5. The kill switch system of claim 1, wherein said signal means comprises a switch operatively connected to a seatbelt pendulum for sensing an impact.

6. The kill switch system of claim 1, wherein said signal means comprises means for sensing contact of the vehicle with a conflicting ground state.

7. The kill switch system of claim 1, wherein said signal means comprises means for detecting a fuel leak.

8. The kill switch system of claim 1, wherein said signal means comprises means for sensing a low fuel pump outlet pressure.

9. The kill switch system of claim 1, wherein said signal means comprises means for receiving a signal from law enforcement officials.

10. The kill switch system of claim 1, wherein said signal means comprises means for receiving a signal from a satellite positioning system.

11. The kill switch system of claim 1, wherein said signal means comprises amplification means.

12. The kill switch system of claim 1, wherein said silicon controlled rectifier being adapted to turn off said gate of said metal oxide semiconductor field effect transistor comprises circuitry to shunt the gate of said metal oxide semiconductor field effect transistor to ground so that a drain-source connection of the metal oxide semiconductor field effect transistor is deactivated.

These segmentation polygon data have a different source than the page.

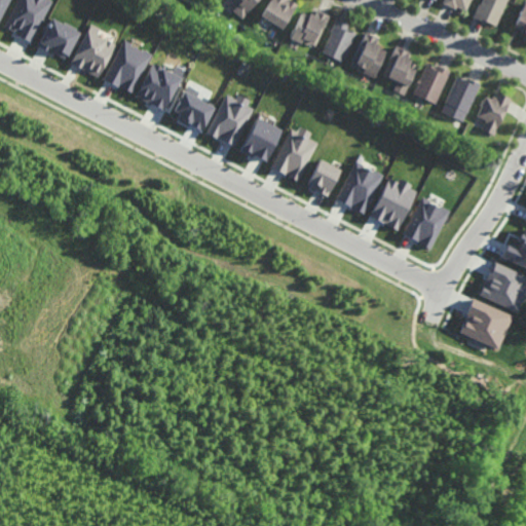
[(0,0),(0,20),(8,0),(0,0)]
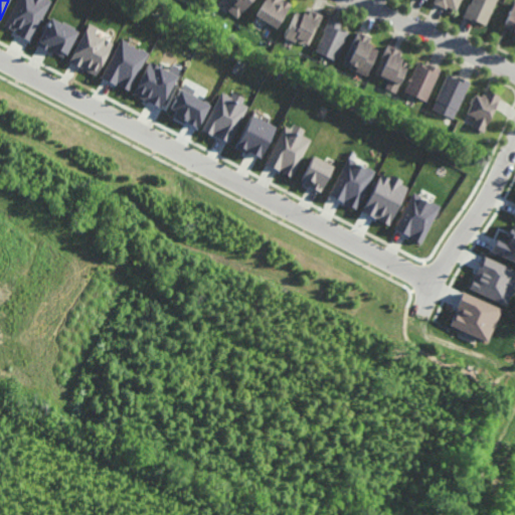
[(33,40),(49,0),(16,0),(4,28),(33,40)]
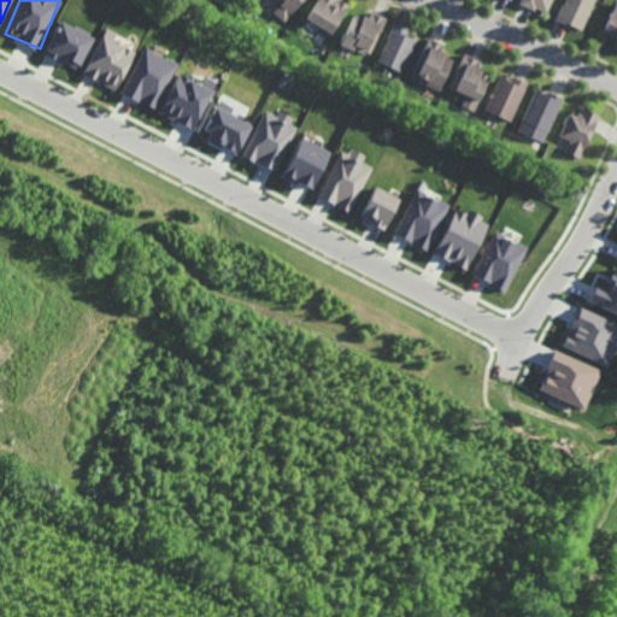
[(303,0),(285,21),(282,21),(275,13),(275,12),(275,11),(283,1),(278,1),(277,0),(303,0)]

13. The kill switch system of claim 12, wherein deactivation of the drain-source connection of said metal oxide semiconductor field effect transistor disconnects battery current flow from said battery plate to a negative terminal post of the battery.

14. The kill switch system of claim 1, wherein said signal means further comprises a zener diode for protecting the gate of the metal oxide semiconductor field effect transistor from high voltage.

15. The kill switch system of claim 1, wherein said signal means further comprises encryption of a emergency signal to prevent unauthorized battery shutdown.

16. The kill switch system of claim 1, wherein said signal means further comprises a rotating frequency means for preventing unauthorized battery shutdown.

17. The kill switch system of claim 1 further comprising an activation switch with means for energizing the gate of the metal oxide semiconductor field effect transistor when the battery is to be place in service.